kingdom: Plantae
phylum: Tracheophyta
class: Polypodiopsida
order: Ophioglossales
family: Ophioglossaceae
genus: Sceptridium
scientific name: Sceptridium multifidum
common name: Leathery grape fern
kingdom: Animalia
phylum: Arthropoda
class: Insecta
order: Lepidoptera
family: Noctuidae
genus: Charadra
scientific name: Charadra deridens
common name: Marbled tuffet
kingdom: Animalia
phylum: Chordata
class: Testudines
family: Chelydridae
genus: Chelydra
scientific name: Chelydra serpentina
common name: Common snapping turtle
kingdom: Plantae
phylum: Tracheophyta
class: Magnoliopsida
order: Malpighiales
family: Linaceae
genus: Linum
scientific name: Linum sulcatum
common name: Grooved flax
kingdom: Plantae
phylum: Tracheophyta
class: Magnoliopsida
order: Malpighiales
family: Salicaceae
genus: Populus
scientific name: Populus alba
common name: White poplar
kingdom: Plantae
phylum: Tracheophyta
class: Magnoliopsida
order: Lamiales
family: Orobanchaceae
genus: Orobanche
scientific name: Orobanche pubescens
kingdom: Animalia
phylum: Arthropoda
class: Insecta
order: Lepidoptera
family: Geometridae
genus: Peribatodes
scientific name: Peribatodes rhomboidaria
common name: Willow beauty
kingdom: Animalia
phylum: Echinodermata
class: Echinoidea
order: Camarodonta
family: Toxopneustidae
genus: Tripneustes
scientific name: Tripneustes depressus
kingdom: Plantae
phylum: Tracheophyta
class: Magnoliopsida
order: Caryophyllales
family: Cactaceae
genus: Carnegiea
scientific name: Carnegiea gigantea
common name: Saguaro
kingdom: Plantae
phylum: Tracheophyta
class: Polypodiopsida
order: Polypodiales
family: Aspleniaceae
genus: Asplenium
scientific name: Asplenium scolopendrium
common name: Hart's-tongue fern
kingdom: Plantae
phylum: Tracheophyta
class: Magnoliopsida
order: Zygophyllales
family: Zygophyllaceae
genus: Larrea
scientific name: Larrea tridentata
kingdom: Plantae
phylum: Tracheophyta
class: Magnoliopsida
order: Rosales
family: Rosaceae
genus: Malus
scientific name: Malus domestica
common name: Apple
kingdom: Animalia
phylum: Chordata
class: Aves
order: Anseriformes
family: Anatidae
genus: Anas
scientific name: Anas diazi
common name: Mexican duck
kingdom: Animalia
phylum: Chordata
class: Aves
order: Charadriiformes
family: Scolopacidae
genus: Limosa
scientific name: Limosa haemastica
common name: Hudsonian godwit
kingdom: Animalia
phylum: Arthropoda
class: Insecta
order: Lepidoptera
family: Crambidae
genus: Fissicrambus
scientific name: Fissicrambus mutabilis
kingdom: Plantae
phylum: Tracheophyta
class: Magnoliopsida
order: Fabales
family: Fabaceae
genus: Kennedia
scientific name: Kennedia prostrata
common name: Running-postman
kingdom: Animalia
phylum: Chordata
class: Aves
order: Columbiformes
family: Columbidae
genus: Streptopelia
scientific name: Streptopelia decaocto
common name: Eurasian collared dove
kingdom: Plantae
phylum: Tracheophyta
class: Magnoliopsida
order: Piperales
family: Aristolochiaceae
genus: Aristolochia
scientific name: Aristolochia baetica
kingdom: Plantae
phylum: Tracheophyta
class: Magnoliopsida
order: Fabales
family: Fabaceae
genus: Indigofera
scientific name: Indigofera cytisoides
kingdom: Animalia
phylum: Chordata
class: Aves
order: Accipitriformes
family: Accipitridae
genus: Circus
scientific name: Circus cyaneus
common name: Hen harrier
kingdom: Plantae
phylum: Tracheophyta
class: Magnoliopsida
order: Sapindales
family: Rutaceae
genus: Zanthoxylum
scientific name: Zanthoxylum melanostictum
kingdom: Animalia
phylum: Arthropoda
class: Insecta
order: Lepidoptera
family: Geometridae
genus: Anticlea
********************
IHRE AUFGABE » Übertragen Sie die Zeilen vom Beginn der Datensätze bis einschließlich der Zeile mit „common name: Grooved flax“ unverändert.

LÖSUNG »
kingdom: Plantae
phylum: Tracheophyta
class: Polypodiopsida
order: Ophioglossales
family: Ophioglossaceae
genus: Sceptridium
scientific name: Sceptridium multifidum
common name: Leathery grape fern
kingdom: Animalia
phylum: Arthropoda
class: Insecta
order: Lepidoptera
family: Noctuidae
genus: Charadra
scientific name: Charadra deridens
common name: Marbled tuffet
kingdom: Animalia
phylum: Chordata
class: Testudines
family: Chelydridae
genus: Chelydra
scientific name: Chelydra serpentina
common name: Common snapping turtle
kingdom: Plantae
phylum: Tracheophyta
class: Magnoliopsida
order: Malpighiales
family: Linaceae
genus: Linum
scientific name: Linum sulcatum
common name: Grooved flax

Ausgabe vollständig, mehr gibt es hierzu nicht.